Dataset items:
- - - - -
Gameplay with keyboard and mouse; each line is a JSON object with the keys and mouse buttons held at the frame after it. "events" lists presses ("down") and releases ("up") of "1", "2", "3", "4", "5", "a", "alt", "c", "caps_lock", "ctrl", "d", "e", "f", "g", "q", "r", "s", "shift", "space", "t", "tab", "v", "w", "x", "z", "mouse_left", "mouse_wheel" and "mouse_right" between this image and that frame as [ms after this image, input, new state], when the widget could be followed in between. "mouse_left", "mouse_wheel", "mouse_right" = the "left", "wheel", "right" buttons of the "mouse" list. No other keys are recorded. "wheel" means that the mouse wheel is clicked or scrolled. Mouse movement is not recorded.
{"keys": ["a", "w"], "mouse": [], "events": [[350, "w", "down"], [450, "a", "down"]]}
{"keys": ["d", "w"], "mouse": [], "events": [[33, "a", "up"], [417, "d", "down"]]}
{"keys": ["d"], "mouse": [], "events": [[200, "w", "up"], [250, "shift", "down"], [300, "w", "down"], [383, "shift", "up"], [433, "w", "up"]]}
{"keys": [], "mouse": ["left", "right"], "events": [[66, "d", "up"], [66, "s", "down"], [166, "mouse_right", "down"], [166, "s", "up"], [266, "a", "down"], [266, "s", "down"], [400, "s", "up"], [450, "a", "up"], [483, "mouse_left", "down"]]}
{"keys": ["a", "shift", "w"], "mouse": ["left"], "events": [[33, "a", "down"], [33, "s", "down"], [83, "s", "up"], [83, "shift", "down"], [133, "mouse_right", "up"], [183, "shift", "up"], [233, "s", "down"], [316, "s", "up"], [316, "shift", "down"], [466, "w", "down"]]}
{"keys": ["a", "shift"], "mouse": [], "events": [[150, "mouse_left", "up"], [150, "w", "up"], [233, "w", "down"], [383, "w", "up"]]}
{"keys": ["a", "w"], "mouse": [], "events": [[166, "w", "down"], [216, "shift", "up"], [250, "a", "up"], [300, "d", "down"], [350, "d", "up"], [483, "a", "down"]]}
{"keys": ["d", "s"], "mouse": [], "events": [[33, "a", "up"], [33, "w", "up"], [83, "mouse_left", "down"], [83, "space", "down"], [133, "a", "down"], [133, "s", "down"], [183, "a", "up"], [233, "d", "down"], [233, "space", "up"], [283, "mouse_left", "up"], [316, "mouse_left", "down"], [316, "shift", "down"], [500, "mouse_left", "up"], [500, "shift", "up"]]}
- - - - -
Restate every line of the data word for word.

Gameplay with keyboard and mouse; each line is a JSON object with the keys and mouse buttons held at the frame after it. "events" lists presses ("down") and releases ("up") of "1", "2", "3", "4", "5", "a", "alt", "c", "caps_lock", "ctrl", "d", "e", "f", "g", "q", "r", "s", "shift", "space", "t", "tab", "v", "w", "x", "z", "mouse_left", "mouse_wheel" and "mouse_right" between this image and that frame as [ms after this image, input, new state], when the widget could be followed in between. "mouse_left", "mouse_wheel", "mouse_right" = the "left", "wheel", "right" buttons of the "mouse" list. No other keys are recorded. "wheel" means that the mouse wheel is clicked or scrolled. Mouse movement is not recorded.
{"keys": ["a", "w"], "mouse": [], "events": [[350, "w", "down"], [450, "a", "down"]]}
{"keys": ["d", "w"], "mouse": [], "events": [[33, "a", "up"], [417, "d", "down"]]}
{"keys": ["d"], "mouse": [], "events": [[200, "w", "up"], [250, "shift", "down"], [300, "w", "down"], [383, "shift", "up"], [433, "w", "up"]]}
{"keys": [], "mouse": ["left", "right"], "events": [[66, "d", "up"], [66, "s", "down"], [166, "mouse_right", "down"], [166, "s", "up"], [266, "a", "down"], [266, "s", "down"], [400, "s", "up"], [450, "a", "up"], [483, "mouse_left", "down"]]}
{"keys": ["a", "shift", "w"], "mouse": ["left"], "events": [[33, "a", "down"], [33, "s", "down"], [83, "s", "up"], [83, "shift", "down"], [133, "mouse_right", "up"], [183, "shift", "up"], [233, "s", "down"], [316, "s", "up"], [316, "shift", "down"], [466, "w", "down"]]}
{"keys": ["a", "shift"], "mouse": [], "events": [[150, "mouse_left", "up"], [150, "w", "up"], [233, "w", "down"], [383, "w", "up"]]}
{"keys": ["a", "w"], "mouse": [], "events": [[166, "w", "down"], [216, "shift", "up"], [250, "a", "up"], [300, "d", "down"], [350, "d", "up"], [483, "a", "down"]]}
{"keys": ["d", "s"], "mouse": [], "events": [[33, "a", "up"], [33, "w", "up"], [83, "mouse_left", "down"], [83, "space", "down"], [133, "a", "down"], [133, "s", "down"], [183, "a", "up"], [233, "d", "down"], [233, "space", "up"], [283, "mouse_left", "up"], [316, "mouse_left", "down"], [316, "shift", "down"], [500, "mouse_left", "up"], [500, "shift", "up"]]}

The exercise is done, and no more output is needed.